投稿日:2012.10.24
講演会のお知らせ(2012/10/31)
講演者:Jed Buchwald教授(カリフォルニア工科大学)
タイトル「THOMAS KUHN AND INCOMMENSURABILITY」
日時:10月31日(水)15時~
場所:東京大学駒場キャンパス、14号館308号室
( 開催場所は工事のため変更の可能性がありますのでご注意下さい。 )
講演要旨
Jed Z. Buchwald
(Doris & Henry Dreyfuss Professor of History, California Institute of Technology, Pasadena, USA)
THOMAS KUHN AND INCOMMENSURABILITY
Incommensurability between successive scientific theories -- the impossibility of empirical evidence dictating the choice between them -- was Thomas Kuhn’s most controversial proposal. Toward defending it, he directed much effort over his last 30 years into formulating precise conditions under which two theories would be undeniably incommensurable with one another. His first step, in the late 1960s, was to argue that incommensurability must result when two theories involve incompatible taxonomies.

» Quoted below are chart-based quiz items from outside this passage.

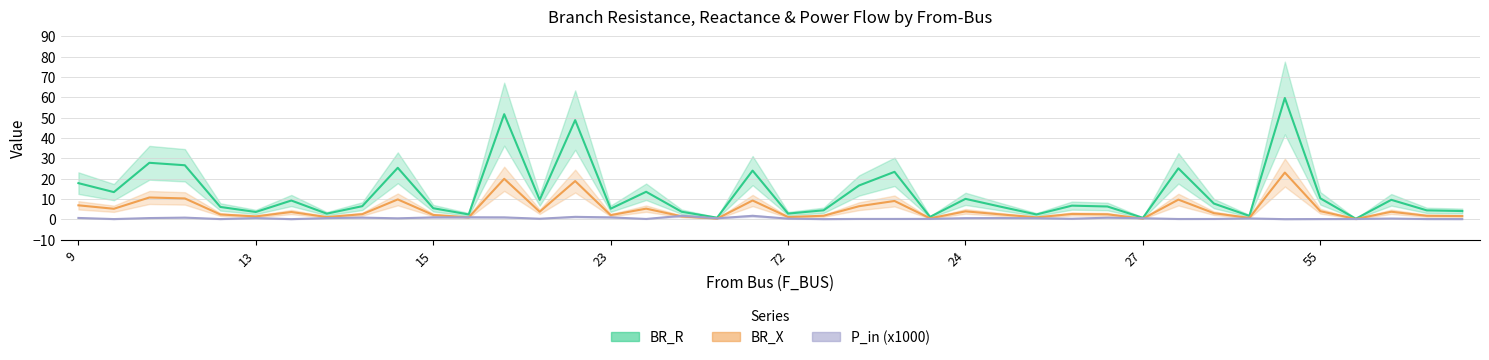

Count the number of data series in this chart.

3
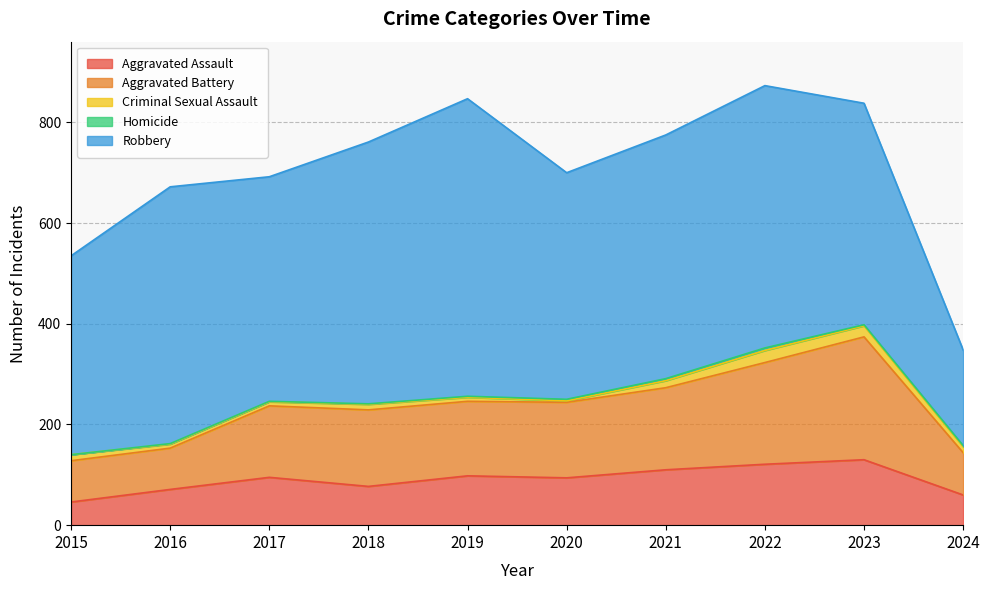

How many data points in Aggravated Battery are above 150?

4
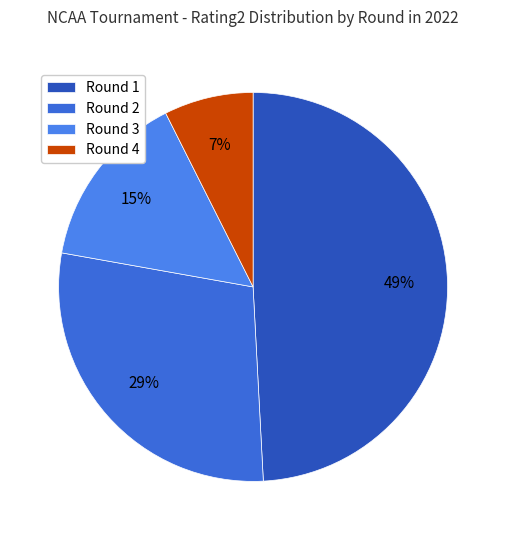

Count the number of slices in the pie.

4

The problem he then struggled with, never obtaining a solution that he found entirely satisfactory, was how to extend this initial line of thought to sciences like physics in which taxonomy is not so transparently dominant as it is, for example, in chemistry. We will reconsider incommensurability in the light of examples in which evidence historically did and did not carry over continuously from old laws and theories to new ones.
I will begin by reflecting on my introduction to the history of science as Kuhn’s research assistant from 1969-1971.